The import tuner crowd couldn't care less about road racing, but that hasn't stopped them from appropriating its trappings, from superwide wheels to rear wings the size of coffee tables. Many of these components are pricey Japanese-spec imports. Japanese domestic market (JDM) devotees will spend $500 to $1,000 for J-spec headlights. Raymond Fong, general manager of VeilSide USA, had a customer who dropped $14,000 on a body kit. "And to install it," Fong says, "he had to pull out the gas tank and put in a fuel cell."



The ultimate JDM icon is the Nissan Skyline GT-R, a budget supercar that developed a cult following in the States through the Gran Turismo 3 PlayStation 2 game.
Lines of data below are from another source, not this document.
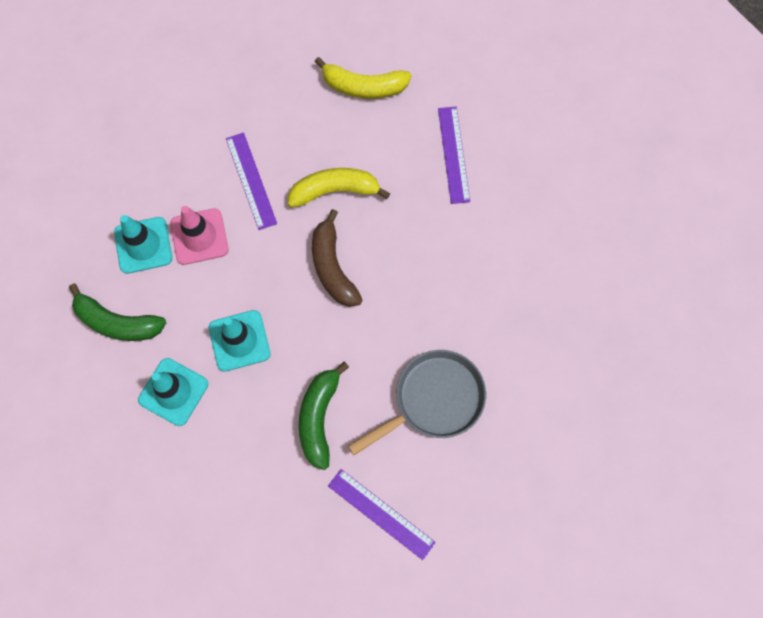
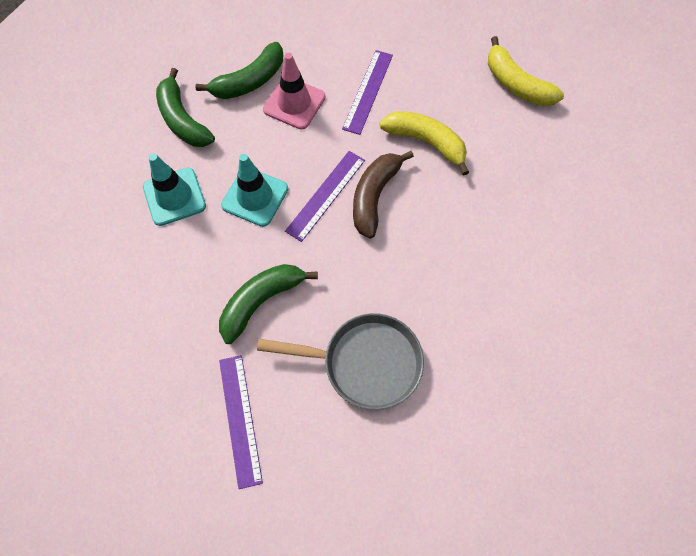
camera: 40 degrees right, 5 degrees down
(143, 245) = (249, 81): turquoise traffic cone -> green banana
(453, 154) = (550, 183): purple ruler -> purple ruler (325, 195)

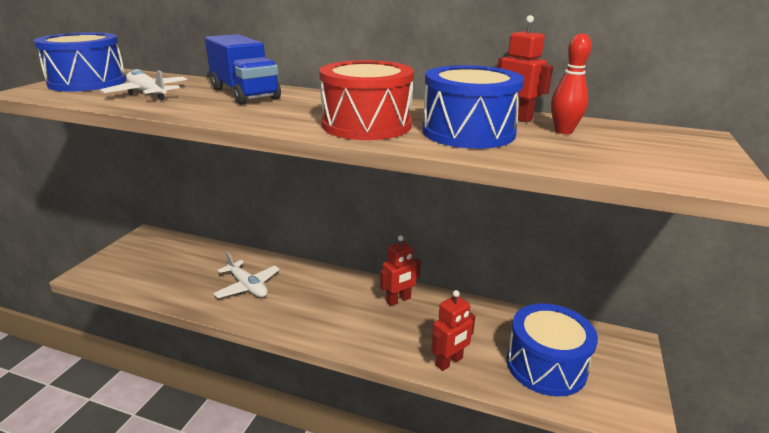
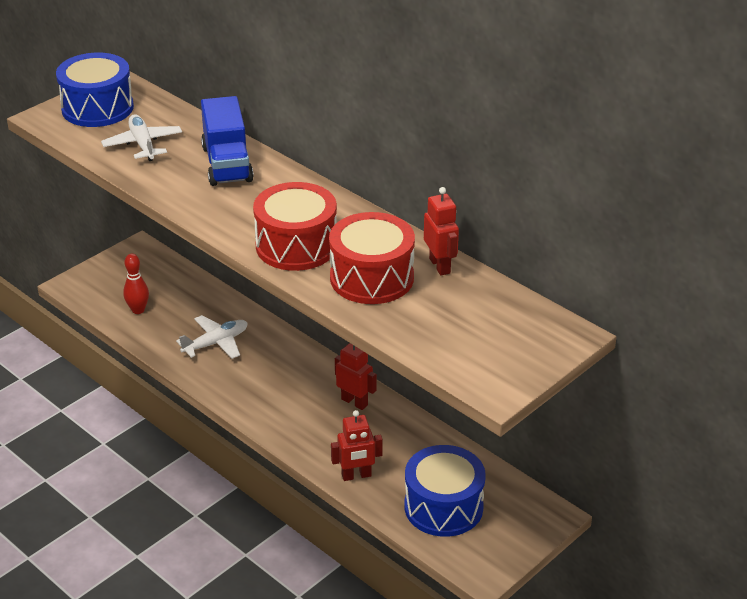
camera: 25 degrees right, 10 degrees up
(247, 286) = (216, 343): white plane -> white plane turned 105 degrees counterclockwise
(398, 300) = (354, 402): red robot -> red robot turned 135 degrees counterclockwise
(468, 132) = (372, 278): blue drum -> red drum
(563, 131) = (456, 297): red bowling pin -> red bowling pin (138, 310)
Under its rather bland bodywork beats a turbocharged engine that can be tweaked to produce nearly 450 hp without
any heavy breathing. "In Japan, it's known as Godzilla," says Ken Takahashi, sales manager of MotoRex, a firm in Los Angeles that imports the right-hand-drive beasts.



Another bit of import tuner exotica is the sport of drifting. Ever power-slide around a snow-covered parking lot? Imagine doing it on a racetrack -- for style points. That's drifting, and there's a professional series devoted to it in Japan. Tommy Chen, whose SpeedTrialUSA organization occasionally runs drifting sessions in Southern California, now calls them "car control" events. "One track owner tried to throw us out when he heard we were drifting," he explains. Then again, it wasn't that long ago that imports weren't welcome at drag strips either.



Nobody's calling Asian hot rods rice burners anymore. Car companies are clawing for a piece of the compact car performance market -- a $2 billion industry served by dozens of magazines, hundreds of speed shops and countless suppliers. Factory hot rods such as the Mazdaspeed Proteg, Dodge SRT-4 and Ford Focus SVT cater to customers who want their quasi-customization to come with a manufacturer's warranty. But as the cars on these pages show, factory hot rods barely scratch the surface of the technological sophistication and obsessive attention to detail that characterize hard-core import tuners.